Input data:
<<<<

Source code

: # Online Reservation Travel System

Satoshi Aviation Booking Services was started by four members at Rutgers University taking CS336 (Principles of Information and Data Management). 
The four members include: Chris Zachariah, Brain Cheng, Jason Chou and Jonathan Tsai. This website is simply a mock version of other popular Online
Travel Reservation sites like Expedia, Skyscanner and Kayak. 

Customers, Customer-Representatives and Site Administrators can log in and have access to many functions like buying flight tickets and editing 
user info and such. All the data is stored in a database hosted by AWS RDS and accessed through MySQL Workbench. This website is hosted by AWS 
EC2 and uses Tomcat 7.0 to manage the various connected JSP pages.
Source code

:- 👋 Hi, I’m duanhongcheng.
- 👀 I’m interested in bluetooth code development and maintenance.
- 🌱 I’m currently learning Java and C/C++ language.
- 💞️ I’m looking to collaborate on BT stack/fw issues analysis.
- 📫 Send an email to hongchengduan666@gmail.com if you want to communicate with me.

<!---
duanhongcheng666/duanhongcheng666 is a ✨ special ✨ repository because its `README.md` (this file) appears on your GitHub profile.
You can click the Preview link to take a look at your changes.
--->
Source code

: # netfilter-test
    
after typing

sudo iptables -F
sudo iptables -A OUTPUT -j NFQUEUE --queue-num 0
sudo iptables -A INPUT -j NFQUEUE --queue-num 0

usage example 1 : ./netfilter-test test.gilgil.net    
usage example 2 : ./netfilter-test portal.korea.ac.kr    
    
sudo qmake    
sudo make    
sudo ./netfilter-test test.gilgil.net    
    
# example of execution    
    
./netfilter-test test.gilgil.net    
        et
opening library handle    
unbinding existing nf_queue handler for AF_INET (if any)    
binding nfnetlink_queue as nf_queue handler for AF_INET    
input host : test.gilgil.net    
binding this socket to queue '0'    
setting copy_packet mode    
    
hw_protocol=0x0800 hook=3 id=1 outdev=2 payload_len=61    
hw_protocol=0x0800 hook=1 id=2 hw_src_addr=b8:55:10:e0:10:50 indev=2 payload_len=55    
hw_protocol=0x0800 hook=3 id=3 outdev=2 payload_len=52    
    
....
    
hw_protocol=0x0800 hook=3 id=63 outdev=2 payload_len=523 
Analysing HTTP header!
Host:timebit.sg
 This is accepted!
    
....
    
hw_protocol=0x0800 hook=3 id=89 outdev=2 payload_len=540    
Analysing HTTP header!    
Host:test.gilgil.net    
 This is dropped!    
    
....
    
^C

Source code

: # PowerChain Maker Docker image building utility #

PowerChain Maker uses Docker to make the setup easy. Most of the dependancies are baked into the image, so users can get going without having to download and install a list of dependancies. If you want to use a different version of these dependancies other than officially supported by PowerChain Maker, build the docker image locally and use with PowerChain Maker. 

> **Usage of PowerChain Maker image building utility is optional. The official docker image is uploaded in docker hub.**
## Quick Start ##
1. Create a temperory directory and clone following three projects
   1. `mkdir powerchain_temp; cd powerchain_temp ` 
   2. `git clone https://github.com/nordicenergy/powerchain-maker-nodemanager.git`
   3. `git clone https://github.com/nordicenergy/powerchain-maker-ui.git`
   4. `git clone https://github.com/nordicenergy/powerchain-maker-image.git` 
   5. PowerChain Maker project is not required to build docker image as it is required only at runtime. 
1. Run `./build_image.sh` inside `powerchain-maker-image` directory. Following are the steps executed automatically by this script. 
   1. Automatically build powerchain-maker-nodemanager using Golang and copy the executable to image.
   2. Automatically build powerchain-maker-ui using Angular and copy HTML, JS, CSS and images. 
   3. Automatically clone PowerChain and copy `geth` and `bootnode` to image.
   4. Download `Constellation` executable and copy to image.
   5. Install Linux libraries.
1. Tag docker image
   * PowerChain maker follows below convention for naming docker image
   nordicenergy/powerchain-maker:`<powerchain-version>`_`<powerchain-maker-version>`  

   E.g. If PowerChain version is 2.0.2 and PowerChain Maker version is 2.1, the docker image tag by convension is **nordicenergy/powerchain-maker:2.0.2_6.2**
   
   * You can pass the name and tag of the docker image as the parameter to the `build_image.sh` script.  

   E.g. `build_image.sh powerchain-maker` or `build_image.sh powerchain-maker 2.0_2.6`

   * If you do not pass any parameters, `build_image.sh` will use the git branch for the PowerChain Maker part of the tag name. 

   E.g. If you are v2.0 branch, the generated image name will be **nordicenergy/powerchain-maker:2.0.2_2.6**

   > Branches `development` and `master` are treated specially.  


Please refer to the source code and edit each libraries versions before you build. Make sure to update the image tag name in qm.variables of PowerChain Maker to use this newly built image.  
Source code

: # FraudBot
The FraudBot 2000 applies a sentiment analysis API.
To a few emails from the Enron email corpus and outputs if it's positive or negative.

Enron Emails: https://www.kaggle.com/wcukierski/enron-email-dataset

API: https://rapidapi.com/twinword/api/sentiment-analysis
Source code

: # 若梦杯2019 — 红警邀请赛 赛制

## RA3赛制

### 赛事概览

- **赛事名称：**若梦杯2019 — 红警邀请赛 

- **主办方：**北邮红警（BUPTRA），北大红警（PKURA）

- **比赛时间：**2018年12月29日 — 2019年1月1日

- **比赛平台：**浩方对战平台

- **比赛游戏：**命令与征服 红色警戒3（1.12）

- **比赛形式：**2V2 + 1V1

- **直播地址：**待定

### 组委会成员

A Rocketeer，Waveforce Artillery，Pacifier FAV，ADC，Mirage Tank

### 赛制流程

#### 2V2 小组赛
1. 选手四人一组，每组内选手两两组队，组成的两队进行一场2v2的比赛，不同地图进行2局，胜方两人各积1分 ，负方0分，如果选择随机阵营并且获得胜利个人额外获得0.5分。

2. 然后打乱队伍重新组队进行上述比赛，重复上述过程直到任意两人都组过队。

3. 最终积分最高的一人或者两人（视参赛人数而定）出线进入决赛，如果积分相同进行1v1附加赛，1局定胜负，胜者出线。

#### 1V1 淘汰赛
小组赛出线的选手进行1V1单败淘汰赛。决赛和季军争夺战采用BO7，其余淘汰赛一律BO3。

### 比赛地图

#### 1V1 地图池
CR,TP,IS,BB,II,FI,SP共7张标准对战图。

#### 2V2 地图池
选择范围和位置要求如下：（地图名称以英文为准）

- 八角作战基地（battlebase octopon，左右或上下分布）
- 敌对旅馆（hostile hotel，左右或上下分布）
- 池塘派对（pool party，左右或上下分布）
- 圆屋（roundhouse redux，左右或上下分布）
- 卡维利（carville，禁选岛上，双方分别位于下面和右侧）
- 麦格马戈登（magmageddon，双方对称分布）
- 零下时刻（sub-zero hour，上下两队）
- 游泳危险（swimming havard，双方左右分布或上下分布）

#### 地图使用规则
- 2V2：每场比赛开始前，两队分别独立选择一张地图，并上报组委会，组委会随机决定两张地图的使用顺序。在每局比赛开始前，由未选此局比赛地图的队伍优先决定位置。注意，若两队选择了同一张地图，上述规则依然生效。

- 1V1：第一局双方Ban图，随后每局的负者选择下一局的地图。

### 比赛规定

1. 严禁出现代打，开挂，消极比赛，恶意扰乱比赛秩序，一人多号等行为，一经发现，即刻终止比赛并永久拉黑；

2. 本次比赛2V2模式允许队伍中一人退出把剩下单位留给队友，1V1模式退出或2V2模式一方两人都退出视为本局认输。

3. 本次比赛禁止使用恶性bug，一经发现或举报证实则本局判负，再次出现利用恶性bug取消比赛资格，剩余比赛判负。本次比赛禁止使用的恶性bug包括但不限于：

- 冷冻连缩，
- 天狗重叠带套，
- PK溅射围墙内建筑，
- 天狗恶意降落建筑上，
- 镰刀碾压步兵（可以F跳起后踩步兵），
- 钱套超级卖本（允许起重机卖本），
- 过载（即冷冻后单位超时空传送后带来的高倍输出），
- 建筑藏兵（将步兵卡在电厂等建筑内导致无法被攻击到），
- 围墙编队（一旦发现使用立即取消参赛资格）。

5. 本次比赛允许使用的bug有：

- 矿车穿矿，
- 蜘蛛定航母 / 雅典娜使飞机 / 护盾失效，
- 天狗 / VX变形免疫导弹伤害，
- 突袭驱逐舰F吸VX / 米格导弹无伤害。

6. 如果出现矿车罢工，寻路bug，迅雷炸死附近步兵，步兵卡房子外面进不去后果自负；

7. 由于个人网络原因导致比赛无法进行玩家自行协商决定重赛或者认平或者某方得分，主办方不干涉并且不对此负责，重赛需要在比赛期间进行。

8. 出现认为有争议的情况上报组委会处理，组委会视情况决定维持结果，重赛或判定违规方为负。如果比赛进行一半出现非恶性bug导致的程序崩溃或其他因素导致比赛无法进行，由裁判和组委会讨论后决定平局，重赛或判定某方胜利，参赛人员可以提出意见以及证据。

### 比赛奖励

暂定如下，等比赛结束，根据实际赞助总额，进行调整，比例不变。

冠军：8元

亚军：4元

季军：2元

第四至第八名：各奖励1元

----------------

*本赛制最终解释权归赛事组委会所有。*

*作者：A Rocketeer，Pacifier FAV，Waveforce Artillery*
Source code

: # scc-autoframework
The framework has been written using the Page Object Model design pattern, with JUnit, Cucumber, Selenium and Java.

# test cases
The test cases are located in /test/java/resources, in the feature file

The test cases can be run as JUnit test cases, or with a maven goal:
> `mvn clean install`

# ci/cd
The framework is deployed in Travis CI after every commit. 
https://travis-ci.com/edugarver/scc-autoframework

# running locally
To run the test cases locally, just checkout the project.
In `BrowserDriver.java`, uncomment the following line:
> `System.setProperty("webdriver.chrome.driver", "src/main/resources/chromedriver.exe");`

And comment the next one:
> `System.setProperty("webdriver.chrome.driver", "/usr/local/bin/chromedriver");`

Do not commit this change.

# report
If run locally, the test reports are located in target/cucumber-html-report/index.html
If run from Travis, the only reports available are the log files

>>>>

Work item:
Look above for the line with "hw_protocol=0x0800 hook=3 id=89" and the line with "building utility #"; transcribe both and all lines in between, exactly, and nothing else.

Response below:
hw_protocol=0x0800 hook=3 id=89 outdev=2 payload_len=540    
Analysing HTTP header!    
Host:test.gilgil.net    
 This is dropped!    
    
....
    
^C

Source code

: # PowerChain Maker Docker image building utility #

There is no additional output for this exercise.